Both the line with "wrist: (562, 461)" and the line with "pinky tip: (709, 287)" in the records below must appear in the output, along with every line between them, exactly and with nothing added.

___

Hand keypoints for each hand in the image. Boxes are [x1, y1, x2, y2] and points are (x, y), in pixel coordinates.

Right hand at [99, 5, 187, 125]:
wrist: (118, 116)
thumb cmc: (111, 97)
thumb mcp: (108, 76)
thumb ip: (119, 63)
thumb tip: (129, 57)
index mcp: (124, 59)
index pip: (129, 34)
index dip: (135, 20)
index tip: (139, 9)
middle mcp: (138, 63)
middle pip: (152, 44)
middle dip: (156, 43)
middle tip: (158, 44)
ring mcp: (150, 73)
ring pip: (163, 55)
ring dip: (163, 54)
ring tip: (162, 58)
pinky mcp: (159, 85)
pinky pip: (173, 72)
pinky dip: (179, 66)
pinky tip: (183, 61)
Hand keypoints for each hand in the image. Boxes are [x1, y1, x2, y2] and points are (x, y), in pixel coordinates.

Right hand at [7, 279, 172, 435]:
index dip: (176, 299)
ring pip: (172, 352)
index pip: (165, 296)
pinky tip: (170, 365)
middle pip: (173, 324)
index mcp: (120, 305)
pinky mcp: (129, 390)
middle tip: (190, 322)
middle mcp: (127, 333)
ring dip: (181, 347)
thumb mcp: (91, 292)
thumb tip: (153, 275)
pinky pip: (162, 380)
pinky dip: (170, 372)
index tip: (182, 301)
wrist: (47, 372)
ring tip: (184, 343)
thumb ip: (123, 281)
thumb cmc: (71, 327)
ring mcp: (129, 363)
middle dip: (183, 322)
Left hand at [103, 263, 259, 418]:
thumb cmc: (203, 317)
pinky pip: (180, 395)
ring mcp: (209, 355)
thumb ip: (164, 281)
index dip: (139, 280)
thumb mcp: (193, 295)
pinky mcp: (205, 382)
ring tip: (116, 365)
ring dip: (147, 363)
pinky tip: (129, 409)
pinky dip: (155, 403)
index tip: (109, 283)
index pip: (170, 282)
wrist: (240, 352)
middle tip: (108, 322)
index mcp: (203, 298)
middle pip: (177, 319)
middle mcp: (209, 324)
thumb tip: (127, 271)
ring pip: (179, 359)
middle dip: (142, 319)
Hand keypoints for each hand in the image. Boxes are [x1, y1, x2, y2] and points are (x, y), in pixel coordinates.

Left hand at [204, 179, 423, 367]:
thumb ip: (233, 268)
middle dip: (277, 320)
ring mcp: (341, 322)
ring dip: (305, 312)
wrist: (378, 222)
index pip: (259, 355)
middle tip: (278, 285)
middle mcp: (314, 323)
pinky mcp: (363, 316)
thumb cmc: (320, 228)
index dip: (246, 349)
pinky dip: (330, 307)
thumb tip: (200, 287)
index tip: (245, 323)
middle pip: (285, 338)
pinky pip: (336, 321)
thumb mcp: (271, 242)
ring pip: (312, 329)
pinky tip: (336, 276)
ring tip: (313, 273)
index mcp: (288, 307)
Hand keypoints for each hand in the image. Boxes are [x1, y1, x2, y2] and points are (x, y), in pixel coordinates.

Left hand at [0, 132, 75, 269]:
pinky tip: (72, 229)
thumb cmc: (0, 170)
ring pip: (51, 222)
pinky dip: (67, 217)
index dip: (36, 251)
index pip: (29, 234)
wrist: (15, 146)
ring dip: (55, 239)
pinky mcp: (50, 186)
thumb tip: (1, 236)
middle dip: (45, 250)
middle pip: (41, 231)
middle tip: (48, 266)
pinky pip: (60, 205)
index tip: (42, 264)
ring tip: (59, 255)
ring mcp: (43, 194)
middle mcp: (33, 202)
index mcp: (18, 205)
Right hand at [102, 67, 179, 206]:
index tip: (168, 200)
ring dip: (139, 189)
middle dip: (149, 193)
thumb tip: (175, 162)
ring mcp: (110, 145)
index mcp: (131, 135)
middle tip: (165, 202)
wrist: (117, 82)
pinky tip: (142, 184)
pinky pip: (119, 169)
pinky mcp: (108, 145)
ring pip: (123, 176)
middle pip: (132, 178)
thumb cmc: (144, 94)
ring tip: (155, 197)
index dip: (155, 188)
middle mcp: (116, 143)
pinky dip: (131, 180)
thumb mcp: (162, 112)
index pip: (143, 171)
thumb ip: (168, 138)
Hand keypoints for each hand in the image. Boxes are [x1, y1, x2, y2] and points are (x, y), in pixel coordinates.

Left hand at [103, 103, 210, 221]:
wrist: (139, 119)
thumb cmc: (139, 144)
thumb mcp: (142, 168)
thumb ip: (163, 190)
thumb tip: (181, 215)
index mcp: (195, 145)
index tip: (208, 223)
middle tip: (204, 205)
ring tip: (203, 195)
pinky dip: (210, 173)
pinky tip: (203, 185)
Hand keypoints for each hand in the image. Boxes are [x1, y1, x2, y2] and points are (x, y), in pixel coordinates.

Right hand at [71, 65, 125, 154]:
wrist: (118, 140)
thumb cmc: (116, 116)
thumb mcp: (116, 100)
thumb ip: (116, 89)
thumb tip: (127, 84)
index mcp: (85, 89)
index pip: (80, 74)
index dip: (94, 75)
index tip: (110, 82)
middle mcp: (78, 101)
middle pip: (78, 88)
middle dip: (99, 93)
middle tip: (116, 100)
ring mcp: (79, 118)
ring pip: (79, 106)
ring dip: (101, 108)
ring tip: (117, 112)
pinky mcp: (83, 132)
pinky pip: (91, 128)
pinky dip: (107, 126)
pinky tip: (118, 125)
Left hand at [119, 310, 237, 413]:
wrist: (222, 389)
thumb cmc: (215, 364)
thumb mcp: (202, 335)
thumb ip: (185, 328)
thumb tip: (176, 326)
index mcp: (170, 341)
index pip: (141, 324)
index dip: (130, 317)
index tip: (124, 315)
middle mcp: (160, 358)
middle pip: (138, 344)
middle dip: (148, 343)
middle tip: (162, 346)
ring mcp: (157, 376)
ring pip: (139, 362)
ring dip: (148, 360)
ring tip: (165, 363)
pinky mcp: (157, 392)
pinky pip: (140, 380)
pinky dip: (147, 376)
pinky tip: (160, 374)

___

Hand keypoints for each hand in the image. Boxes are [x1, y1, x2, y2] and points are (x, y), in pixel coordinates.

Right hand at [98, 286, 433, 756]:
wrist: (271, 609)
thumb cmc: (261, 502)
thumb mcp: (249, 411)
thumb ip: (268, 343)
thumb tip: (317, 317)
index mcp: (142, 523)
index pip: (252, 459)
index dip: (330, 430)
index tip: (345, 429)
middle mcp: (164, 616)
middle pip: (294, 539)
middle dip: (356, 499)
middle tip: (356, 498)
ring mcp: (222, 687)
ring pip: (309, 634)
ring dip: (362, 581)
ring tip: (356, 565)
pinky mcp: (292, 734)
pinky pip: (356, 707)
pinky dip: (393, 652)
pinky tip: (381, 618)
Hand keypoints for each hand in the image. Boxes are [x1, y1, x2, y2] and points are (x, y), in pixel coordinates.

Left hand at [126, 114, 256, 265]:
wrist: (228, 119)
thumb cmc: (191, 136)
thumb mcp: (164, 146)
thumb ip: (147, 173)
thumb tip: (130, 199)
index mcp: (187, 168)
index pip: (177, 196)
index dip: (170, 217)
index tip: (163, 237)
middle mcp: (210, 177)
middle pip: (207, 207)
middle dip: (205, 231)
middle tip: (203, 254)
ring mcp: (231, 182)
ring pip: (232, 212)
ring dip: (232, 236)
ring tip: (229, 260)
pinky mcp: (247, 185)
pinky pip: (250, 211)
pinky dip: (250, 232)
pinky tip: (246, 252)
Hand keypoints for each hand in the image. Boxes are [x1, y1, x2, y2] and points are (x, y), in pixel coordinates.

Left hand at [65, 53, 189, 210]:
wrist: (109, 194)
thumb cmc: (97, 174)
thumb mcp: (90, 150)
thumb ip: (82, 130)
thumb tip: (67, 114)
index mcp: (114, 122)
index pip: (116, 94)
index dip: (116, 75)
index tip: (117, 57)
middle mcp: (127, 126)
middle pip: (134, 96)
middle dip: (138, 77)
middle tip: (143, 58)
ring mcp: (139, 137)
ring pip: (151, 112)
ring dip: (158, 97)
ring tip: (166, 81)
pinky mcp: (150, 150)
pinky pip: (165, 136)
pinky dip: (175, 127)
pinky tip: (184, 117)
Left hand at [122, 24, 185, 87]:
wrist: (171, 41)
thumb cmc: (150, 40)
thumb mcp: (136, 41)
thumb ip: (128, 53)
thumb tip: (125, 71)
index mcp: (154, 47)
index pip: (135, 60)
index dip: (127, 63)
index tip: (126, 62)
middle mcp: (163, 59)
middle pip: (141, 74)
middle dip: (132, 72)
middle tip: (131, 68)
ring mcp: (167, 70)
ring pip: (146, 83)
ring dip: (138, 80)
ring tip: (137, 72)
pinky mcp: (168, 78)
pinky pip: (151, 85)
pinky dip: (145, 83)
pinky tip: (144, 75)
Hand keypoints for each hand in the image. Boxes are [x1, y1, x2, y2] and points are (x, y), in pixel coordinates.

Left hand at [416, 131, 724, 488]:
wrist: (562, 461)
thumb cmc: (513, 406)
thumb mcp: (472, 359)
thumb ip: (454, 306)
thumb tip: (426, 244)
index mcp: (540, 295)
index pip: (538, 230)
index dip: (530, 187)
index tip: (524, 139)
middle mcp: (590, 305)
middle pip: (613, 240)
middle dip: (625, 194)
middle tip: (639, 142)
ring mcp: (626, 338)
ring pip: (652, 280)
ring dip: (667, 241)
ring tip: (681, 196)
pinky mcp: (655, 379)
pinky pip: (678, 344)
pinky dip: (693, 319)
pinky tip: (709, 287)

___

#### Answer space
wrist: (562, 461)
thumb cmc: (513, 406)
thumb mcp: (472, 359)
thumb ip: (454, 306)
thumb tip: (426, 244)
index mcp: (540, 295)
index pip: (538, 230)
index dip: (530, 187)
index tip: (524, 139)
middle mcp: (590, 305)
middle pip: (613, 240)
middle dip: (625, 194)
middle tip: (639, 142)
ring mcp: (626, 338)
ring pip: (652, 280)
ring dip: (667, 241)
ring tip: (681, 196)
pinky mcp: (655, 379)
pinky pip: (678, 344)
pinky dip: (693, 319)
pinky tip: (709, 287)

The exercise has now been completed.